Five perfusion datasets were retrospectively undersampled at R = 4 using GRO sampling patterns (Figure 1). We compared reconstructions using the PnP-DDPM model with different settings: 1) total time step T=1000 with random noise initialization (DDPM 1000 RN), 2) T=50, with zero-filled initialization (DDPM 50 ZF), 3) T=50 with SENSE initialization (and DDPM 50 SENSE), and 4) SENSE reconstruction alone. The images were evaluated using normalized SNR (nSNR), peak SNR (pSNR), structural similarity index (SSIM), and graded on a 5-point scale by a cardiologist (1 = poor, 5 = excellent).

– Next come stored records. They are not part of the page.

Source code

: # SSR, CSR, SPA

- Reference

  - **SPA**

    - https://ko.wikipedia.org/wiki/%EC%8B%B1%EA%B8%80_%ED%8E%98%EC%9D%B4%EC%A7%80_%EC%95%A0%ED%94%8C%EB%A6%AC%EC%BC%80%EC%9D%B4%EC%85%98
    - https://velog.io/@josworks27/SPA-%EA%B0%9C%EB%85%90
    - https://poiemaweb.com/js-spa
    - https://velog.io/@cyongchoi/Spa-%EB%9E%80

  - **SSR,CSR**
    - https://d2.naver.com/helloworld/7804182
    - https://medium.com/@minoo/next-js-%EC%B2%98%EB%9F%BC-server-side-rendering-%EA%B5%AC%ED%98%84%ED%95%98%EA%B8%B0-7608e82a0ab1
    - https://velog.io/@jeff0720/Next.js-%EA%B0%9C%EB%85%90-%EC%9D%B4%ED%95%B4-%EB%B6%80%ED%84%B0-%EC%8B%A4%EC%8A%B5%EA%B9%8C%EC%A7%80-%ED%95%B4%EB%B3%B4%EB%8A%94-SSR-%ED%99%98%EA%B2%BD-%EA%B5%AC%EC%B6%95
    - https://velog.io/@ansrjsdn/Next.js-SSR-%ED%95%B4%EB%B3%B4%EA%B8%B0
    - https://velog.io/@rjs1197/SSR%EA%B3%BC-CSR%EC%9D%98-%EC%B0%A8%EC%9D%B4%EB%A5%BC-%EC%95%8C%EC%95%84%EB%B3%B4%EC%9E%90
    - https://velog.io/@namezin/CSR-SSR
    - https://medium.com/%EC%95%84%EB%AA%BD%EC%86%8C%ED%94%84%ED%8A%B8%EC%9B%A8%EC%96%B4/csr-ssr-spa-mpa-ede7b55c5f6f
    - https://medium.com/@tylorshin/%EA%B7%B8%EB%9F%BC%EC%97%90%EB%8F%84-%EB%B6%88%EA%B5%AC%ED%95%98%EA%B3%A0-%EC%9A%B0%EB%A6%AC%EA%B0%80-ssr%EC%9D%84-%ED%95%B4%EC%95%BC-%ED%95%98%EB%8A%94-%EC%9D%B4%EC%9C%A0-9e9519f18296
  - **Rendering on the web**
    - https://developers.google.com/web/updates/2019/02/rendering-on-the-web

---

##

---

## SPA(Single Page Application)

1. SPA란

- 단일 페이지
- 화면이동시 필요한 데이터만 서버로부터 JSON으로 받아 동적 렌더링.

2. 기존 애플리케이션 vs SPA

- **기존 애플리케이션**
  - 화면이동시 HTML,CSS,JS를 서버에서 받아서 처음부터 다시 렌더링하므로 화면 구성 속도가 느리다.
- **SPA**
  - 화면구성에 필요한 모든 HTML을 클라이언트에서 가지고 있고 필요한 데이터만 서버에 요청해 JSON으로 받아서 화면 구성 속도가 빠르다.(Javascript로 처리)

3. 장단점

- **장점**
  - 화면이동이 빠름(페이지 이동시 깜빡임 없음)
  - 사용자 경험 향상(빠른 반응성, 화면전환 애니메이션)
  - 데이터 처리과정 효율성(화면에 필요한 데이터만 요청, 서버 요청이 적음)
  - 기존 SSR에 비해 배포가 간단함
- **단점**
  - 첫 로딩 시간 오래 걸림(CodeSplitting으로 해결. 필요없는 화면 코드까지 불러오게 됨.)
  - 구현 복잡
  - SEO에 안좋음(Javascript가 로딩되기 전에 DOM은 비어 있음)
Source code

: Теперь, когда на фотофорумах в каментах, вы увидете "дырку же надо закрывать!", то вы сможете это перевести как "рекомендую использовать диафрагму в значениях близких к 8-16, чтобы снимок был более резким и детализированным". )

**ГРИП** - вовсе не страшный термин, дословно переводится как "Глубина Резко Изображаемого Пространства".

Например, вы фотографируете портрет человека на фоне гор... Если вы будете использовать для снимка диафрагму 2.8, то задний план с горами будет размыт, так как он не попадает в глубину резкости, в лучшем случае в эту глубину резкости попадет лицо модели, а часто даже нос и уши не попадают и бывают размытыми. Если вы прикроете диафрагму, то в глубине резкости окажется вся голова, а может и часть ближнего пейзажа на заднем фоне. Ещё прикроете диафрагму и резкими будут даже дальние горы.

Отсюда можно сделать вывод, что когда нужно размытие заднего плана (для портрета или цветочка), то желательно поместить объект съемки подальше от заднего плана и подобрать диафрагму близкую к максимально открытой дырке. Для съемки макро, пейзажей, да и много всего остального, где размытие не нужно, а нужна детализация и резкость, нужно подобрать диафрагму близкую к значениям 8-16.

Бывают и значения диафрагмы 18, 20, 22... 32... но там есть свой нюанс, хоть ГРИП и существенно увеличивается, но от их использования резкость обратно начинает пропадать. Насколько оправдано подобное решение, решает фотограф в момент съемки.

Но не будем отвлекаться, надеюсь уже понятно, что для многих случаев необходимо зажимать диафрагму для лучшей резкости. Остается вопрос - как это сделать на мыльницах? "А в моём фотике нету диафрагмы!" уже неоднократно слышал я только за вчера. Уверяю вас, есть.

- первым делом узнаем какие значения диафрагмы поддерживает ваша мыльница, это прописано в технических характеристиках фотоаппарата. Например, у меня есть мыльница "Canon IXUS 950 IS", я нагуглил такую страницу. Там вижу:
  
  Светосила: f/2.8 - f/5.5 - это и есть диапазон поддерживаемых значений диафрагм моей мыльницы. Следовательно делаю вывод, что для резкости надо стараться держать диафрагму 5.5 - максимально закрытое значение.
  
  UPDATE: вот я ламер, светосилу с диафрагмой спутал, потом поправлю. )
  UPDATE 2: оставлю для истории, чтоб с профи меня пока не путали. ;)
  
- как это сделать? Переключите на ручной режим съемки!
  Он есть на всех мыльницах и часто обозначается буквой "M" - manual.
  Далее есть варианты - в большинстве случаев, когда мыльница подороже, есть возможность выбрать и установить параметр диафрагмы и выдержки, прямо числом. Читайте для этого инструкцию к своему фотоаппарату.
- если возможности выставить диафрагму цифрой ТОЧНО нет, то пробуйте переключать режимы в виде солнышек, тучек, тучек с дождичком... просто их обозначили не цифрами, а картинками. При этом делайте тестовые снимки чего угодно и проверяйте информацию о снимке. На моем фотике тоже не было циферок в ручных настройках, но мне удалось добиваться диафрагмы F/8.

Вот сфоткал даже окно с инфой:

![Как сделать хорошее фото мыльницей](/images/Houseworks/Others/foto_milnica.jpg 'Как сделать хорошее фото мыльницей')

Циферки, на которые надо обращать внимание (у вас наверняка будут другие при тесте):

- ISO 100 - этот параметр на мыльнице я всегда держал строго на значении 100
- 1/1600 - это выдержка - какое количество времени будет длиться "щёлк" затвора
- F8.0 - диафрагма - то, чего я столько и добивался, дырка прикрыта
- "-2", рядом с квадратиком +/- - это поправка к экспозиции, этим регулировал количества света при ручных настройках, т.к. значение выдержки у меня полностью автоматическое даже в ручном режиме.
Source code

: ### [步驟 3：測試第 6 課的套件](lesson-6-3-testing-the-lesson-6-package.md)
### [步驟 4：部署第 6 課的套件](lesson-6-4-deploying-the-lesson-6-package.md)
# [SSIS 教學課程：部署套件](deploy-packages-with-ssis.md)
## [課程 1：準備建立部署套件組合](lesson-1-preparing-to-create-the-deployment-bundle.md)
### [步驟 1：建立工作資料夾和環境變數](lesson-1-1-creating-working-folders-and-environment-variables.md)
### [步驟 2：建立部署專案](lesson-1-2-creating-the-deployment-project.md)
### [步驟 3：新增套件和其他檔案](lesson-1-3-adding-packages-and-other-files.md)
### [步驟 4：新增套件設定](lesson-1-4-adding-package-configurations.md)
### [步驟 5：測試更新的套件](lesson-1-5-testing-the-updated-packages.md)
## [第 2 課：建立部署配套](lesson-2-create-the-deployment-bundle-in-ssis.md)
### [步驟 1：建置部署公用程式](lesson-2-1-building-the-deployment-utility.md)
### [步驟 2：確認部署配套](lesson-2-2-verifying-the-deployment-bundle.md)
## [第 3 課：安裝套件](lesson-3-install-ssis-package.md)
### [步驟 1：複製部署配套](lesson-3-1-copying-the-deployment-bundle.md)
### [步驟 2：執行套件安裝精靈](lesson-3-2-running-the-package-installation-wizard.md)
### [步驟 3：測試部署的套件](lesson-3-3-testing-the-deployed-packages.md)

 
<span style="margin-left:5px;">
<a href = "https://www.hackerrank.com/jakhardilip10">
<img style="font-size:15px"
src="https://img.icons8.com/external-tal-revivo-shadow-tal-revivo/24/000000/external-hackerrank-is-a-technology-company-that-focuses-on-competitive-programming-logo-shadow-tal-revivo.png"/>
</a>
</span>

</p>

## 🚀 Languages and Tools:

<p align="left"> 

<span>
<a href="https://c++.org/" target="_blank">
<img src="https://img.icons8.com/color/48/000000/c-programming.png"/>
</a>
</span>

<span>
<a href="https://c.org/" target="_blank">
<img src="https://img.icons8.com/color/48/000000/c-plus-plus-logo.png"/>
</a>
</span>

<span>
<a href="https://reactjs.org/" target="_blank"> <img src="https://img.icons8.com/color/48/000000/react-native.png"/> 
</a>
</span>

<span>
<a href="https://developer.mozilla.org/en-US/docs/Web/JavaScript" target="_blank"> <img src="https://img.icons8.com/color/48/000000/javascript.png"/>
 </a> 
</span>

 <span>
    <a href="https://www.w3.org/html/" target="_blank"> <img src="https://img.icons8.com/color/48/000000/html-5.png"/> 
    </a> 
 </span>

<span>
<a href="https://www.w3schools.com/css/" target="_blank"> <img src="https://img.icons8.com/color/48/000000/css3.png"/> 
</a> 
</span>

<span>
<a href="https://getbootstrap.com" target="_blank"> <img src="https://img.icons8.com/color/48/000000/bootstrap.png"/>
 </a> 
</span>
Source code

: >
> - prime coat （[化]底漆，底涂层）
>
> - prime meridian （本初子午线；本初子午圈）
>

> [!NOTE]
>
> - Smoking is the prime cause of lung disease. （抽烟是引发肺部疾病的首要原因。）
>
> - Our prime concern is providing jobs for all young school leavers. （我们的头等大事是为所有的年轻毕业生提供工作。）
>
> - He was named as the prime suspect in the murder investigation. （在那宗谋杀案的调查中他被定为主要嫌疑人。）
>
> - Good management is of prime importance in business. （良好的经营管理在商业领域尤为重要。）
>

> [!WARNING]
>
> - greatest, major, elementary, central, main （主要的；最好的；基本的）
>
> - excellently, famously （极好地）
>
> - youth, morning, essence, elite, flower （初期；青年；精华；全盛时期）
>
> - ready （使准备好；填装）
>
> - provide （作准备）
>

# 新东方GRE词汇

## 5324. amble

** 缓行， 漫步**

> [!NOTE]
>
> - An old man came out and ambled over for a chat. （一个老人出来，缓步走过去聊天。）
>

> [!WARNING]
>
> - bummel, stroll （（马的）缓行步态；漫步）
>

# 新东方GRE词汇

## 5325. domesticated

Results: Figure 2 presents images of three slices from a single subject reconstructed using different techniques. The average nSNR, pSNR, SSIM, and visual grading scores for each method are summarized in Figure 3. The reconstruction quality with the DDPM prior is superior to the traditional SENSE method. There is no statistically significant difference (p > 0.05) between the DDPM 1000 RN, DDPM 50 ZF, and DDPM 50 SENSE methods.
Conclusion:
The PnP framework combined with a DDPM-trained denoiser achieves high-quality cardiac perfusion image reconstruction, both visually and quantitatively. Using effective initialization methods, such as zero-filling or SENSE reconstruction, significantly accelerates the reconstruction process while maintaining comparable quality to the full inference starting from random noise.